EXERCISE DATA
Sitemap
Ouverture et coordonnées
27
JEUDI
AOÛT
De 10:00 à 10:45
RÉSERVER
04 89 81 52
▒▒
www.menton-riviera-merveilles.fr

WORK REQUIRED
Transcribe the listing in full, line by line.

WRITTEN REPLY
Sitemap
Ouverture et coordonnées
27
JEUDI
AOÛT
De 10:00 à 10:45
RÉSERVER
04 89 81 52
▒▒
www.menton-riviera-merveilles.fr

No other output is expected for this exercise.